# What is needed
Can you reproduce every line of the data below word for word, without changing anything?

---------- Data for this exercise ----------

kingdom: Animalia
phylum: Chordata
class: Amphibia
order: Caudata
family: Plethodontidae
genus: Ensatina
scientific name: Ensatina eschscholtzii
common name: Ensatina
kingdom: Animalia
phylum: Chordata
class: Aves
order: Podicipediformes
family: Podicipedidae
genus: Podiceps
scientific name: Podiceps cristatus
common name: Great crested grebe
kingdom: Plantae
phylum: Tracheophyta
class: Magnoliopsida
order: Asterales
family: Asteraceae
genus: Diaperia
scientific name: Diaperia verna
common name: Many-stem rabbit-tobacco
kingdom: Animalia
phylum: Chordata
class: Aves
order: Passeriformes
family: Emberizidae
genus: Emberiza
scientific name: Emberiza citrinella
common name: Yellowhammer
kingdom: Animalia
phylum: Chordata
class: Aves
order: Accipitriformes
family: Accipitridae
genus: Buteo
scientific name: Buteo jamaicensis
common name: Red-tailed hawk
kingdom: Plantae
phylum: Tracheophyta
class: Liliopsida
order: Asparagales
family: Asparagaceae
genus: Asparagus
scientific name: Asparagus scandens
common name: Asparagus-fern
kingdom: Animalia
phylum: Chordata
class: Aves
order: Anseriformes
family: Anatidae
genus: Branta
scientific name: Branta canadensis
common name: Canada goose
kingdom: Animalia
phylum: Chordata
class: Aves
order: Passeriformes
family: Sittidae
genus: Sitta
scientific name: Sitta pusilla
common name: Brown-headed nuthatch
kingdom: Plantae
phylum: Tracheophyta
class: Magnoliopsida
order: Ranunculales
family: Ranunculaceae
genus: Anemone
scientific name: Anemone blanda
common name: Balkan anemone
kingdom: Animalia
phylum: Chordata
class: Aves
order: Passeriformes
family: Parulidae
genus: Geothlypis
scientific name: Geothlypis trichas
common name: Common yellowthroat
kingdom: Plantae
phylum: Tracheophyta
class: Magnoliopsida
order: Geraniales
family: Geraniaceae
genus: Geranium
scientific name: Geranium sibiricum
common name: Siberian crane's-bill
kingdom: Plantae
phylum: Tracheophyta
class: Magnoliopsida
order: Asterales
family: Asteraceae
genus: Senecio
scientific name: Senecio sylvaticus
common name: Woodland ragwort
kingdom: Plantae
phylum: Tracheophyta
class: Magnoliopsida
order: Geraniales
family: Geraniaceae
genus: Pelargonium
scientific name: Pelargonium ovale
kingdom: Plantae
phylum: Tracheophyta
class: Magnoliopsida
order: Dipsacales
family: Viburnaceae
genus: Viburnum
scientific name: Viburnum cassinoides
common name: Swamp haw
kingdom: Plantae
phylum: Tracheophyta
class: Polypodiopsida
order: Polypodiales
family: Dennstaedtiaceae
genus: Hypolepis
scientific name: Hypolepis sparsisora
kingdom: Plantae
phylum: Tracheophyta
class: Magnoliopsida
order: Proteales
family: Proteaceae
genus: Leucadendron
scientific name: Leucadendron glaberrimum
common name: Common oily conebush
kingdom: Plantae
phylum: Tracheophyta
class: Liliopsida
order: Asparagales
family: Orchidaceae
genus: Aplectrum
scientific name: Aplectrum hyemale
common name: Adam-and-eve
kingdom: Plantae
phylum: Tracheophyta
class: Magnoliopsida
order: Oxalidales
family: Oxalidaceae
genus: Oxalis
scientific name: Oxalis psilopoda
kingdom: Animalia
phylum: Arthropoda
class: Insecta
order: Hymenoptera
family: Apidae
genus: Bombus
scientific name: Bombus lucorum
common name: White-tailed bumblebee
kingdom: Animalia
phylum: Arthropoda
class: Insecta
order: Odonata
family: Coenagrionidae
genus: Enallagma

----------

# Final result
kingdom: Animalia
phylum: Chordata
class: Amphibia
order: Caudata
family: Plethodontidae
genus: Ensatina
scientific name: Ensatina eschscholtzii
common name: Ensatina
kingdom: Animalia
phylum: Chordata
class: Aves
order: Podicipediformes
family: Podicipedidae
genus: Podiceps
scientific name: Podiceps cristatus
common name: Great crested grebe
kingdom: Plantae
phylum: Tracheophyta
class: Magnoliopsida
order: Asterales
family: Asteraceae
genus: Diaperia
scientific name: Diaperia verna
common name: Many-stem rabbit-tobacco
kingdom: Animalia
phylum: Chordata
class: Aves
order: Passeriformes
family: Emberizidae
genus: Emberiza
scientific name: Emberiza citrinella
common name: Yellowhammer
kingdom: Animalia
phylum: Chordata
class: Aves
order: Accipitriformes
family: Accipitridae
genus: Buteo
scientific name: Buteo jamaicensis
common name: Red-tailed hawk
kingdom: Plantae
phylum: Tracheophyta
class: Liliopsida
order: Asparagales
family: Asparagaceae
genus: Asparagus
scientific name: Asparagus scandens
common name: Asparagus-fern
kingdom: Animalia
phylum: Chordata
class: Aves
order: Anseriformes
family: Anatidae
genus: Branta
scientific name: Branta canadensis
common name: Canada goose
kingdom: Animalia
phylum: Chordata
class: Aves
order: Passeriformes
family: Sittidae
genus: Sitta
scientific name: Sitta pusilla
common name: Brown-headed nuthatch
kingdom: Plantae
phylum: Tracheophyta
class: Magnoliopsida
order: Ranunculales
family: Ranunculaceae
genus: Anemone
scientific name: Anemone blanda
common name: Balkan anemone
kingdom: Animalia
phylum: Chordata
class: Aves
order: Passeriformes
family: Parulidae
genus: Geothlypis
scientific name: Geothlypis trichas
common name: Common yellowthroat
kingdom: Plantae
phylum: Tracheophyta
class: Magnoliopsida
order: Geraniales
family: Geraniaceae
genus: Geranium
scientific name: Geranium sibiricum
common name: Siberian crane's-bill
kingdom: Plantae
phylum: Tracheophyta
class: Magnoliopsida
order: Asterales
family: Asteraceae
genus: Senecio
scientific name: Senecio sylvaticus
common name: Woodland ragwort
kingdom: Plantae
phylum: Tracheophyta
class: Magnoliopsida
order: Geraniales
family: Geraniaceae
genus: Pelargonium
scientific name: Pelargonium ovale
kingdom: Plantae
phylum: Tracheophyta
class: Magnoliopsida
order: Dipsacales
family: Viburnaceae
genus: Viburnum
scientific name: Viburnum cassinoides
common name: Swamp haw
kingdom: Plantae
phylum: Tracheophyta
class: Polypodiopsida
order: Polypodiales
family: Dennstaedtiaceae
genus: Hypolepis
scientific name: Hypolepis sparsisora
kingdom: Plantae
phylum: Tracheophyta
class: Magnoliopsida
order: Proteales
family: Proteaceae
genus: Leucadendron
scientific name: Leucadendron glaberrimum
common name: Common oily conebush
kingdom: Plantae
phylum: Tracheophyta
class: Liliopsida
order: Asparagales
family: Orchidaceae
genus: Aplectrum
scientific name: Aplectrum hyemale
common name: Adam-and-eve
kingdom: Plantae
phylum: Tracheophyta
class: Magnoliopsida
order: Oxalidales
family: Oxalidaceae
genus: Oxalis
scientific name: Oxalis psilopoda
kingdom: Animalia
phylum: Arthropoda
class: Insecta
order: Hymenoptera
family: Apidae
genus: Bombus
scientific name: Bombus lucorum
common name: White-tailed bumblebee
kingdom: Animalia
phylum: Arthropoda
class: Insecta
order: Odonata
family: Coenagrionidae
genus: Enallagma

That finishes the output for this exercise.